7. Acceptance Criteria
- Admin can connect a Google account via OAuth popup and see the connected email
- Admin can disconnect the Google account; synced files remain in the Data Room
- Admin can browse Google Drive folders and select one for sync
- Admin can map a Google Drive folder to a specific Data Room path
- Admin can enable/disable subfolder traversal per mapping
- Admin can set file type filters (include or exclude by MIME type)

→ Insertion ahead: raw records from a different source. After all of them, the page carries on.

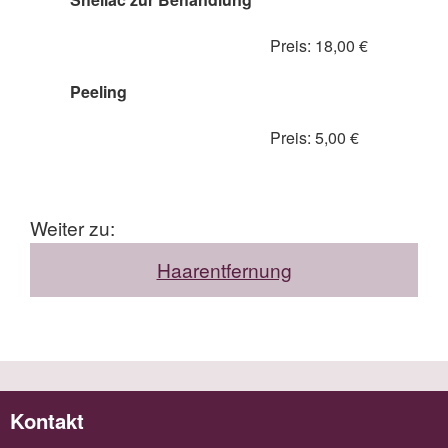
Preis: 18,00 €
Peeling
Preis: 5,00 €
Weiter zu:
Haarentfernung
Kontakt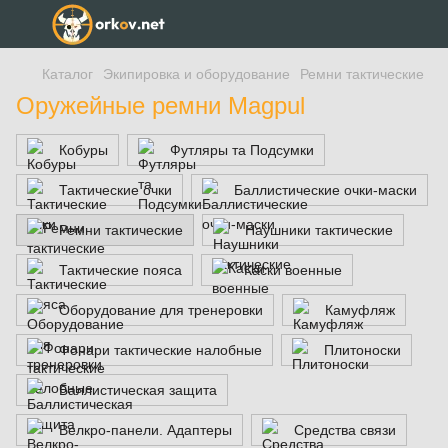
Каталог
Экипировка и оборудование
Ремни тактические
Оружейные ремни Magpul
Кобуры
Футляры та Подсумки
Тактические очки
Баллистические очки-маски
Ремни тактические
Наушники тактические
Тактические пояса
Каски военные
Оборудование для тренеровки
Камуфляж
Фонари тактические налобные
Плитоноски
Баллистическая защита
Велкро-панели. Адаптеры
Средства связи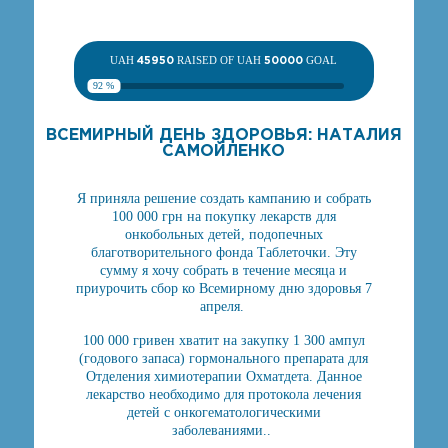
UAH
45950
RAISED OF UAH
50000
GOAL
92 %
ВСЕМИРНЫЙ ДЕНЬ ЗДОРОВЬЯ: НАТАЛИЯ
САМОЙЛЕНКО
Я приняла решение создать кампанию и собрать
100 000 грн на покупку лекарств для
онкобольных детей, подопечных
благотворительного фонда Таблеточки. Эту
сумму я хочу собрать в течение месяца и
приурочить сбор ко Всемирному дню здоровья 7
апреля.
100 000 гривен хватит на закупку 1 300 ампул
(годового запаса) гормонального препарата для
Отделения химиотерапии Охматдета. Данное
лекарство необходимо для протокола лечения
детей с онкогематологическими
заболеваниями..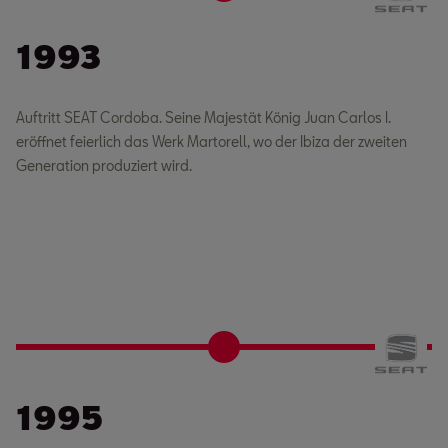
1993
Auftritt SEAT Cordoba. Seine Majestät König Juan Carlos I.
eröffnet feierlich das Werk Martorell, wo der Ibiza der zweiten
Generation produziert wird.
1995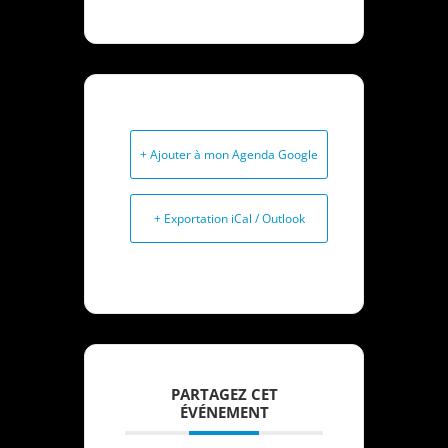
+ Ajouter à mon Agenda Google
+ Exportation iCal / Outlook
PARTAGEZ CET
ÉVÉNEMENT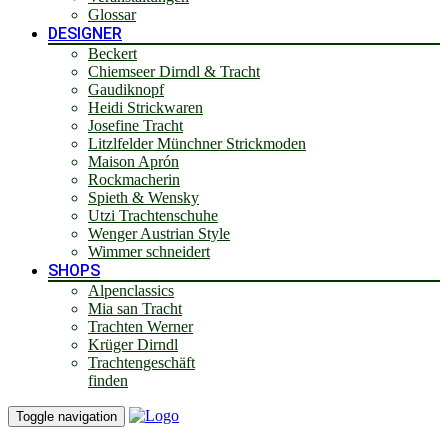
Glossar
DESIGNER
Beckert
Chiemseer Dirndl & Tracht
Gaudiknopf
Heidi Strickwaren
Josefine Tracht
Litzlfelder Münchner Strickmoden
Maison Aprón
Rockmacherin
Spieth & Wensky
Utzi Trachtenschuhe
Wenger Austrian Style
Wimmer schneidert
SHOPS
Alpenclassics
Mia san Tracht
Trachten Werner
Krüger Dirndl
Trachtengeschäft
finden
Toggle navigation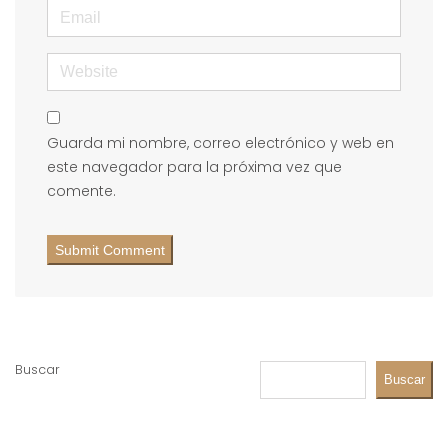
Email
Website
Guarda mi nombre, correo electrónico y web en
este navegador para la próxima vez que
comente.
Buscar
Buscar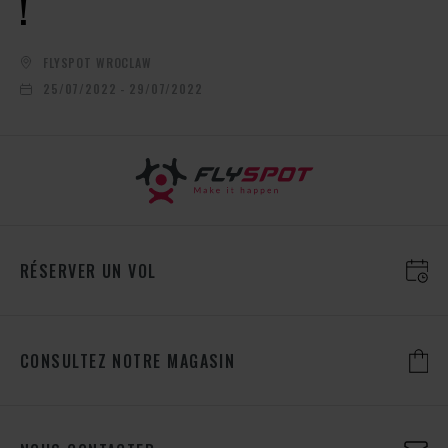
!
FLYSPOT WROCLAW
25/07/2022 - 29/07/2022
RÉSERVER UN VOL
CONSULTEZ NOTRE MAGASIN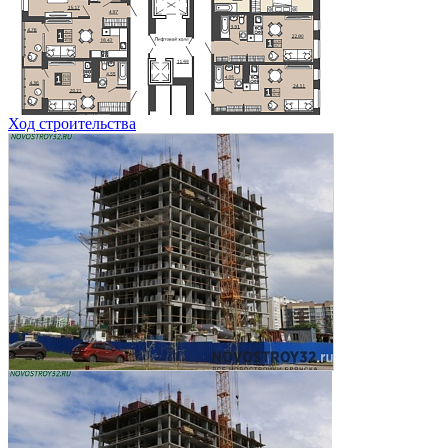
Ход строительства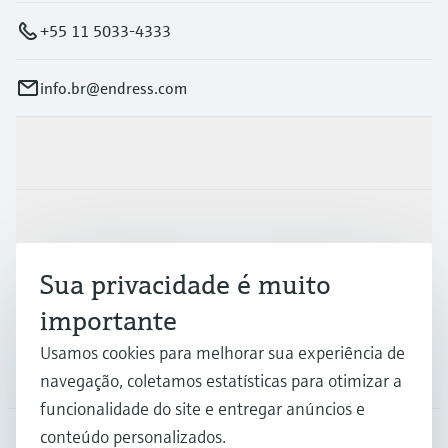
+55 11 5033-4333
info.br@endress.com
Produtos e serviços
Indústrias
Sua privacidade é muito
Suporte
importante
Usamos cookies para melhorar sua experiência de
Empresa
navegação, coletamos estatísticas para otimizar a
funcionalidade do site e entregar anúncios e
conteúdo personalizados.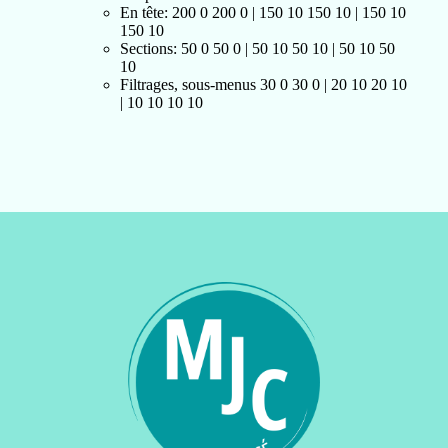
En tête: 200 0 200 0 | 150 10 150 10 | 150 10
150 10
Sections: 50 0 50 0 | 50 10 50 10 | 50 10 50
10
Filtrages, sous-menus 30 0 30 0 | 20 10 20 10
| 10 10 10 10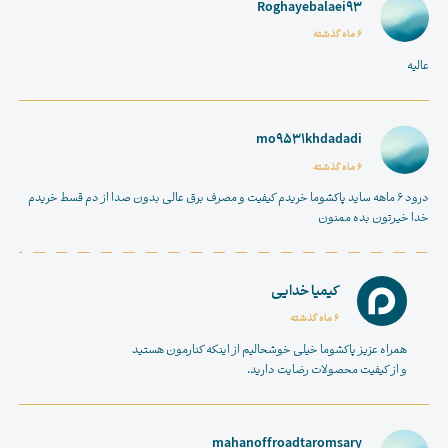
Roghayebalaei93
6 ماه گذشته
عالیه
mo9531khdadadi
6 ماه گذشته
درود ۶ ماهه ساید ‌پاکشوما خریدم کیفیت و مصرف برق عالی بدون صدا از دم قسط خریدم
خدا خیرتون بده ممنون
کیمیا خدایی
6 ماه گذشته
همراه عزیز پاکشوما خیلی خوشحالیم از اینکه کنارمون هستید
و از کیفیت محصولات رضایت دارید.
mahanoffroadtaromsary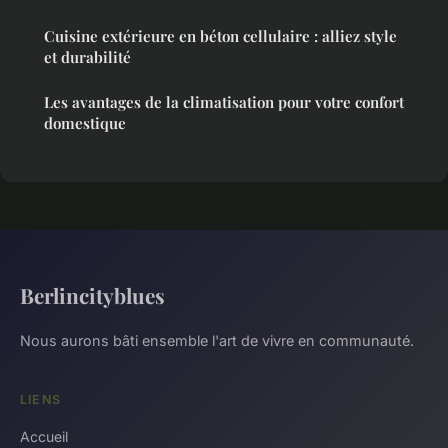
Cuisine extérieure en béton cellulaire : alliez style
et durabilité
Les avantages de la climatisation pour votre confort
domestique
Berlincityblues
Nous aurons bâti ensemble l'art de vivre en communauté.
LIENS
Accueil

- Manual sync detects new, updated, and deleted files correctly
- Sync history shows accurate counts for processed/added/updated/skipped/failed files
- Failed syncs display error messages with retry option
- Token refresh happens transparently; expired tokens do not block sync
- Google Docs are exported as Office-format files
- Page is not visible when
GOOGLE_DRIVE_ENABLEDis false - Non-admin users cannot connect/disconnect or modify sync configurations
8. Risks
| Risk | Impact | Mitigation |
|---|---|---|
| OAuth token stored in database | Token theft enables Google Drive read access | Encrypt tokens at rest; restrict DB access; rotate on disconnect |
| Google API rate limits (Drive API: 12 000 queries/day default) | Sync fails mid-run for large folders | Implement exponential backoff; batch requests; track quota usage |
| Large file sync (>100 MB) | Timeout or memory pressure during download/upload to S3 | Stream files through the server without buffering; set per-file timeout |
| Google Docs lack MD5 checksums | Cannot detect content changes for native Google formats | Fall back to modifiedTime comparison for Docs/Sheets/Slides |
| Subfolder traversal on deeply nested structures | Excessive API calls and slow sync | Cap recursion depth; paginate folder listing; show progress |
| Stale refresh tokens (Google revokes after 6 months of inactivity) | Silent sync failure | Proactive health check on connection status; notify admin to re-auth |
| Concurrent sync triggers (manual + scheduled) | Duplicate file processing, race conditions | Lock sync per configuration; skip if already running |
| Feature flag misconfiguration | Users see broken integration page | Check GOOGLE_DRIVE_ENABLED on both frontend route guard and API middleware |